→ **What the task asks**
Upon reaching the line containing "Balnot sur Laignes ·", output that line and all remaining lines exactly, through the end of the entries, and output nothing before it.

→ **Supplied data**
= = = = = = =

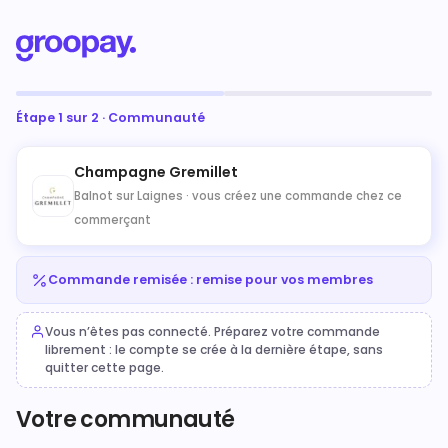
Étape 1 sur 2 · Communauté
Champagne Gremillet
Balnot sur Laignes ·
vous créez une commande chez ce
commerçant
Commande remisée : remise pour vos membres
Vous n’êtes pas connecté. Préparez votre commande
librement : le compte se crée à la dernière étape, sans
quitter cette page.
Votre communauté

= = = = = = =

→ **Result below**
Balnot sur Laignes ·
vous créez une commande chez ce
commerçant
Commande remisée : remise pour vos membres
Vous n’êtes pas connecté. Préparez votre commande
librement : le compte se crée à la dernière étape, sans
quitter cette page.
Votre communauté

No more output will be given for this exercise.